__WORK REQUEST__
Nothing in the records below should be altered in the copy, although the pictures must be left out.

__PROVIDED ENTRIES__
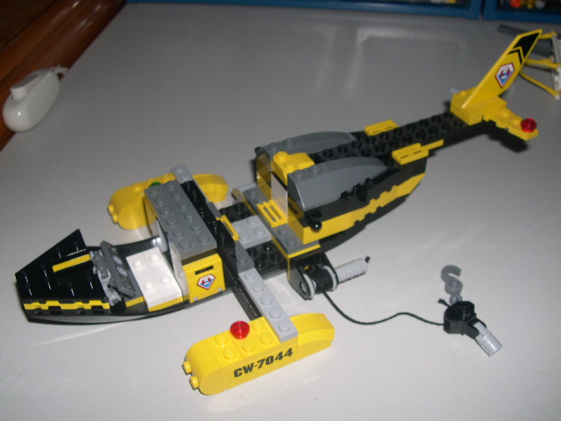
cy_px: 210
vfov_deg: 37.7
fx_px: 616
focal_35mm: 38
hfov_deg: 49.0
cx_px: 280
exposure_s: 1/60
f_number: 7.6
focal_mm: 8
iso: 100
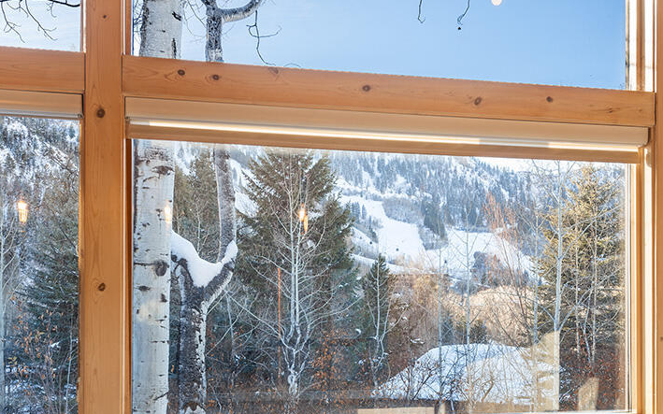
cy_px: 303
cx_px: 384
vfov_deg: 27.7
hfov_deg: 43.4
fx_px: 831
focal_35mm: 46
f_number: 7.1
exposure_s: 1/1.67
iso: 100
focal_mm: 32
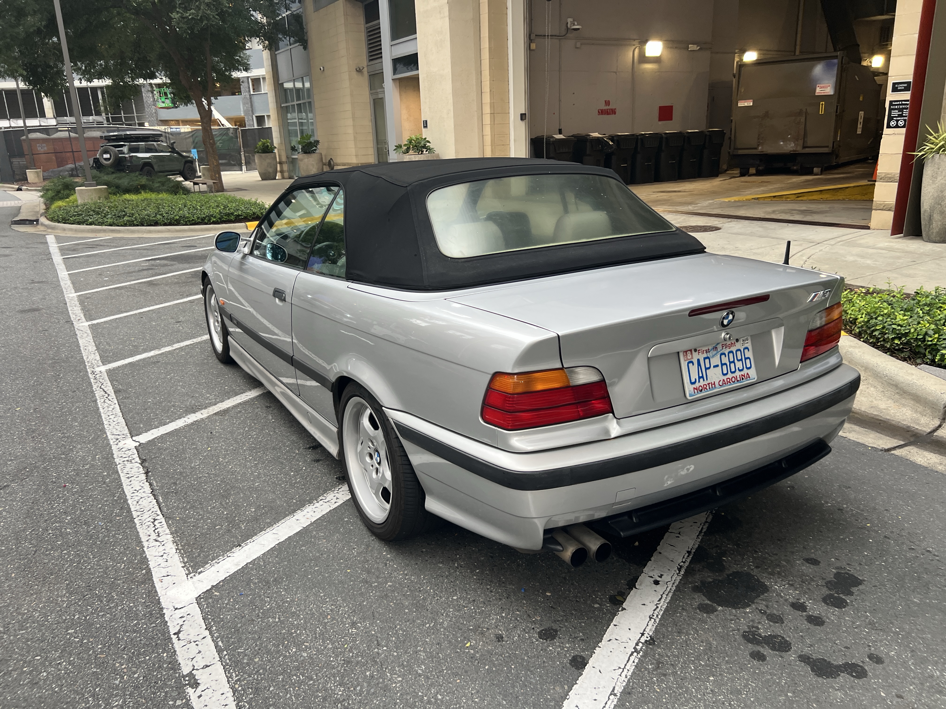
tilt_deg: -14.7
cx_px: 473
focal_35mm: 26
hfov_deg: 67.3
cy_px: 354
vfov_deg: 53.1
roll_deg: +2.9
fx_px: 711
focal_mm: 5.7
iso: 100
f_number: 1.5
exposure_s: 1/120
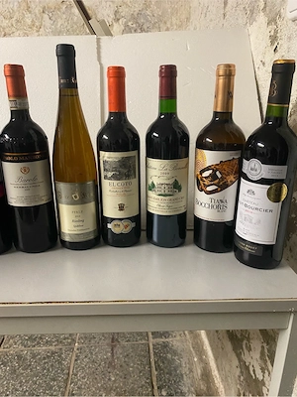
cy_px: 198
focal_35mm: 26
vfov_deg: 67.3
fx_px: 297
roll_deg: +0.0
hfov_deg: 53.1
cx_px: 148
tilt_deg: -17.1
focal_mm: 4.25
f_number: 1.8
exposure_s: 1/50
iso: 400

__RESPONSE TO THIS TASK__
cy_px: 210
vfov_deg: 37.7
fx_px: 616
focal_35mm: 38
hfov_deg: 49.0
cx_px: 280
exposure_s: 1/60
f_number: 7.6
focal_mm: 8
iso: 100
cy_px: 303
cx_px: 384
vfov_deg: 27.7
hfov_deg: 43.4
fx_px: 831
focal_35mm: 46
f_number: 7.1
exposure_s: 1/1.67
iso: 100
focal_mm: 32
tilt_deg: -14.7
cx_px: 473
focal_35mm: 26
hfov_deg: 67.3
cy_px: 354
vfov_deg: 53.1
roll_deg: +2.9
fx_px: 711
focal_mm: 5.7
iso: 100
f_number: 1.5
exposure_s: 1/120
cy_px: 198
focal_35mm: 26
vfov_deg: 67.3
fx_px: 297
roll_deg: +0.0
hfov_deg: 53.1
cx_px: 148
tilt_deg: -17.1
focal_mm: 4.25
f_number: 1.8
exposure_s: 1/50
iso: 400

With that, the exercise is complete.